No passado, quando tinha pêlos no rosto, ela foi banida de todo o convívio social. "Primeiro em casa, depois na rua e na cidade toda", lembra. "Vim para São Paulo achando que ia encontrar gente mais esclarecida e fiquei impressionada com a falta de informação." (leia texto ao lado)
Até encontrar um especialista que indicasse uma cirurgia plástica corretiva e tratasse dela, Maria José peregrinou por muitos consultórios médicos. "Foi difícil, mas encontrei pessoas fantásticas", diz. "Me sinto bem melhor hoje."
Modos de rapazinho
Mesmo casada e com uma filha, a geógrafa carioca Letícia Parente, 22, continua sendo confundida.
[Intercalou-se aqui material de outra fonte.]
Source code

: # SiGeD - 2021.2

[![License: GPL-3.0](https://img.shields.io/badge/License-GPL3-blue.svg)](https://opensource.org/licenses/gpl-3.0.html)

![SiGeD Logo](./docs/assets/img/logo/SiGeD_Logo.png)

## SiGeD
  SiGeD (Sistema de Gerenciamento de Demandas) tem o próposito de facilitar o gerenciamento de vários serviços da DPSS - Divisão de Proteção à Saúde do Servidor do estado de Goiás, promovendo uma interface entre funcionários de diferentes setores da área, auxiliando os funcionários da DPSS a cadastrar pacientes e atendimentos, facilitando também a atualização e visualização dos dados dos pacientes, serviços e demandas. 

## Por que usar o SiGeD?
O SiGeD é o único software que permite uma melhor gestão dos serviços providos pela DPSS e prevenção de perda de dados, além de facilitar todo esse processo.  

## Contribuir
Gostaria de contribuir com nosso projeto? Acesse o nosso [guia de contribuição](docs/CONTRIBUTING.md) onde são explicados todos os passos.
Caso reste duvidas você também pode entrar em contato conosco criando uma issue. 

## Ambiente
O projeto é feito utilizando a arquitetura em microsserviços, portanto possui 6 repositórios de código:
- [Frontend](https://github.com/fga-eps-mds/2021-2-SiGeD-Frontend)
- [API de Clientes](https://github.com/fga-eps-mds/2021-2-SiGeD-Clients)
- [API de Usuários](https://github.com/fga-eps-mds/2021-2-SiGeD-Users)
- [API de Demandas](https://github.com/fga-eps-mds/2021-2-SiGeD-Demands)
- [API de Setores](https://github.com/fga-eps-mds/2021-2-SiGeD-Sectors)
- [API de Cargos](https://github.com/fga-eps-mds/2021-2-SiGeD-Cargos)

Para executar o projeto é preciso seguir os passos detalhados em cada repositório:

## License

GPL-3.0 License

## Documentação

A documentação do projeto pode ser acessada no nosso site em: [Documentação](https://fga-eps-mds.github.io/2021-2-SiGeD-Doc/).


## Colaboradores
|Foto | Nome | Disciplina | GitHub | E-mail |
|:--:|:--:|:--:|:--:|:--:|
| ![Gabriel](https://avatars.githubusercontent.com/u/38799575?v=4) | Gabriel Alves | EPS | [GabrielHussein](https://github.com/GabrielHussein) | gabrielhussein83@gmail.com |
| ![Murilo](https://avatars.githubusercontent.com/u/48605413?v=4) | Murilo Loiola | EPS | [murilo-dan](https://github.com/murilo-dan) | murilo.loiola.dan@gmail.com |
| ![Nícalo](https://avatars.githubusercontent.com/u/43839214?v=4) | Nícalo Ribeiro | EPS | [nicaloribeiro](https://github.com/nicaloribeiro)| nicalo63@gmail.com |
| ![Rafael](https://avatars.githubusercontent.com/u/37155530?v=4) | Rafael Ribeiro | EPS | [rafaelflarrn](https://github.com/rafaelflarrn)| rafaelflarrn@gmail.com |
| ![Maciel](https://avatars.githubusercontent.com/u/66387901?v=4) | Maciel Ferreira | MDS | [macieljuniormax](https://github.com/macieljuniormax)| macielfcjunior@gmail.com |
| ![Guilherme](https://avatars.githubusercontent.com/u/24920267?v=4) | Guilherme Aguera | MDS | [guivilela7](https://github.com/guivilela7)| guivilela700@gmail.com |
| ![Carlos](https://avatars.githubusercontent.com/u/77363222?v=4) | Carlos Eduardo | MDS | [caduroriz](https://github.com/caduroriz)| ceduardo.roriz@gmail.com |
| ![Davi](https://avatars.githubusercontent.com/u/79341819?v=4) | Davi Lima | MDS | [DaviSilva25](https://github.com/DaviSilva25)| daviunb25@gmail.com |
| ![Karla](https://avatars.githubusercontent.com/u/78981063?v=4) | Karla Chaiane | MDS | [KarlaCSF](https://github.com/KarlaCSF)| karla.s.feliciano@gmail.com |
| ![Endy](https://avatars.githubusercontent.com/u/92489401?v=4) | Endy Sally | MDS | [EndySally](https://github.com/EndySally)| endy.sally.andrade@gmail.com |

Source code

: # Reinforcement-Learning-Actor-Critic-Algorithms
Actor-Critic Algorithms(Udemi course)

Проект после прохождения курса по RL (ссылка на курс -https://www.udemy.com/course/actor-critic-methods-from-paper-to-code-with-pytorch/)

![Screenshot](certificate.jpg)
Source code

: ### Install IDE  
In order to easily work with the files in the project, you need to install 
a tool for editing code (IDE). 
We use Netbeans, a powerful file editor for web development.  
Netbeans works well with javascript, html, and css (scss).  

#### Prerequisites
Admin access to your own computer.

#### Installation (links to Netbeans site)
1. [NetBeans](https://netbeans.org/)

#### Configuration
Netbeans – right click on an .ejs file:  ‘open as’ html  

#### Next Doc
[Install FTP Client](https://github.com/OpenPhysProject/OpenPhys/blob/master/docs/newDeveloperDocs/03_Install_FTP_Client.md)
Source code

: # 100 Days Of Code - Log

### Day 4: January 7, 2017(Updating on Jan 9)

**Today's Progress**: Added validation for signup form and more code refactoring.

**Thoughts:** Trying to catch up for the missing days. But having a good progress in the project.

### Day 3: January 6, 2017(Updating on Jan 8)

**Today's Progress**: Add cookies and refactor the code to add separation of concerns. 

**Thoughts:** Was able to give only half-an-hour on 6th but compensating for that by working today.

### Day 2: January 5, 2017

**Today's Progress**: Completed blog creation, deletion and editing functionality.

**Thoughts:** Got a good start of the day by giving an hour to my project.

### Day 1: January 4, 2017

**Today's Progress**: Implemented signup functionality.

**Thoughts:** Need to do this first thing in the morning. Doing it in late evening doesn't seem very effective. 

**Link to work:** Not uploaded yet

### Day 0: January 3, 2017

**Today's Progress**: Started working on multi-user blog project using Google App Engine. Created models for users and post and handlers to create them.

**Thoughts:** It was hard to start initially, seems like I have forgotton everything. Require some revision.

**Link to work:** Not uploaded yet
Ela não sofre de nenhuma anomalia biológica. "Apenas tenho cara e modos de rapazinho", diz.
No colégio, Letícia se lembra de dois momentos. "Primeiro, com 12, 13 anos, conseguia mais namorados do que as outras meninas, porque os meninos queriam alguém parecido com eles", conta.
"Mais tarde, eles deixaram de me ver como mulher", diz. "Queriam as de bundinha arrebitada, tipo gatinha."
Em um terceiro momento, mais recente, Letícia resolveu capitalizar o lado masculino. "Transformei tudo em charme", diz. "Virei uma espécie de mulher forte."
A mulher forte só não assusta trombadinhas. "Outro dia eu estava parada no sinal e vi dois molequinhos resolvendo se iam me assaltar", lembra.
"Eles diziam: 'Se for homem a gente não assalta, se for mulher, assalta'." Acabaram decidindo que ela era mulher e a assaltaram.
Atacante
Com a jogadora de futebol Telma Musser, 19, as confusões surgiram também porque andava com os meninos. "Gosto de jogar bola e todo mundo comenta."
Telma diz que isso já incomodou mais. "Imagina uma mulher jogando bola há 11 anos?", diz.
Ela, pessoalmente, resolveu que não se importa mais com a opinião dos outros. "Faço o que eu gosto e não dou muita satisfação para ninguém", explica.
Essa é também a conduta da lésbica assumida Regina Gonçalves, 28. "Até uma certa idade a gente sofre", diz. "Depois, se for inteligente, escolhe viver bem."
Regina diz que era um "menino perfeito". "Quando tinha 13 anos ainda não usava a parte de cima do biquíni", lembra. "Me sentia mais à vontade daquele jeito."
Ela diz que a adolescência foi ruim, mas hoje acha graça de tudo. "Quando peço pizza pelo telefone, eles sempre dizem 'um momento, por favor, SENHOR'."